Я и в самом деле почти о них забыла — как забываешь о молниях, когда гроза уже прошла.
Но они по-прежнему здесь: ждут меня на опушке леса, прислонившись к стволу огромного бука.
Отец, который всего несколько минут назад мечтал о разрушении этого мира, теперь утратил всю свою жестокость. Он и мама смотрят на меня с неким боязливым почтением, как любые родители, внезапно осознавшие, что их ребенок вырос, что теперь это взрослый человек, обладающий разумом и чувствами взрослого.
Приободренная этим новым взглядом, я приближаюсь к ним.
— Нам нужно уходить, — говорю я. — Мы возвращаемся наверх. Аркадия больше нам не принадлежит…
Они не спорят. Отец, преодолев замешательство, лишь спрашивает:
— Ты уверена в своем выборе?
— Темная раса умрет вместе со мной, папа. Далеко от Аркадии. Но Аркадия должна жить — в тайне, в молчании и гармонии.
— Хорошо, — кивает отец и подхватывает двух детей на руки. Мама делает то же самое.
Сильвен подходит ко мне и, словно сомневаясь в моем решении, спрашивает:
— Так ты уходишь?..
Чувствуя, как меня охватывает внезапная дрожь, я бросаюсь к нему и обнимаю его изо всех сил. Сначала это удивляет его, потом он обхватывает ладонью мой затылок, прижимает мою голову к груди и касается ее подбородком. Я с трудом сдерживаю рыдания.

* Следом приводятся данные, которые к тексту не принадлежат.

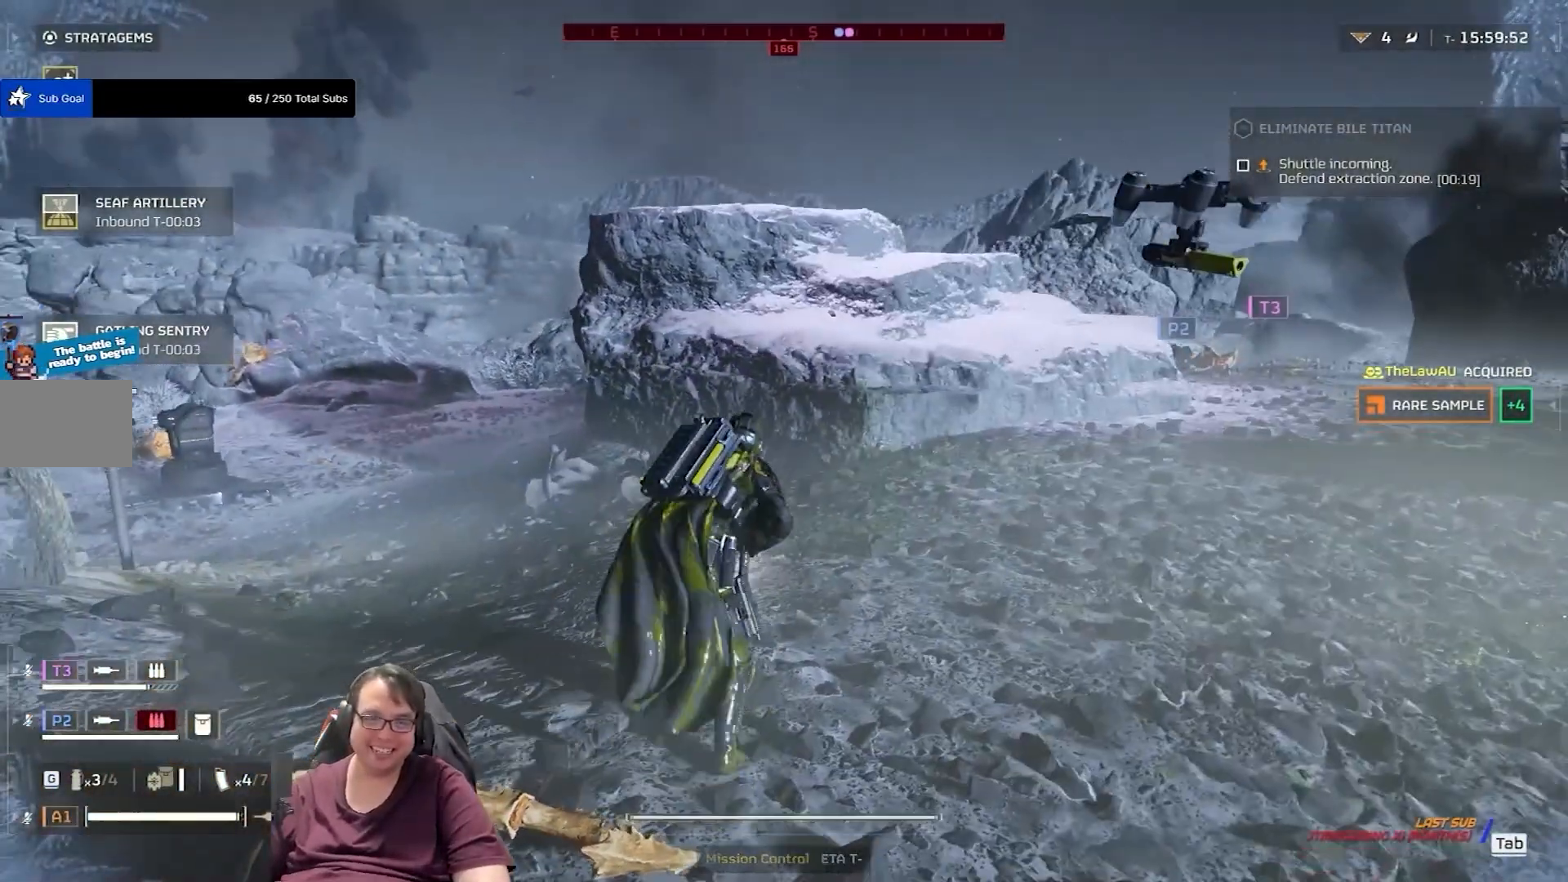
{"keys": ["shift", "w"], "mouse": [], "events": []}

— Я и правда должна уходить? — спрашиваю я в свою очередь.
И тут же чувствую, что Сильвен слегка напрягается — словно ребенок, которому уже протянули вожделенный подарок, а потом снова забрали.
— Подумай о том, как тебе повезло, — шепчет он мне на ухо. — Ты последняя, кто видел Аркадию. Отныне мы станем легендой, мифом… А когда-нибудь и вовсе исчезнем из человеческой памяти…
Обхватив меня за плечи одной рукой, другой он обводит поляну, на которой мы стоим:
— Запоминай, Тринитэ. Постарайся запомнить как можно больше. Впитывай образы, звуки, запахи… Пусть этот лес прорастет в твоей душе. Пусть это озеро, эти острова, реки, горы навсегда останутся в твоих воспоминаниях…
Он опускается передо мной на колени, и теперь мы стоим лицом к лицу.
— Потому что ты — последняя… — повторяет Сильвен.
Я киваю, как будто эти слова становятся для меня утешением.
— Хорошо… хорошо… — шепчу я, вытирая слезы рукавом.
— А теперь иди! — говорит он и, резко вскочив, почти звериными прыжками возвращается к Габриэлле и остальным собратьям.
Они радостно его приветствуют. Их лица буквально светятся от счастья.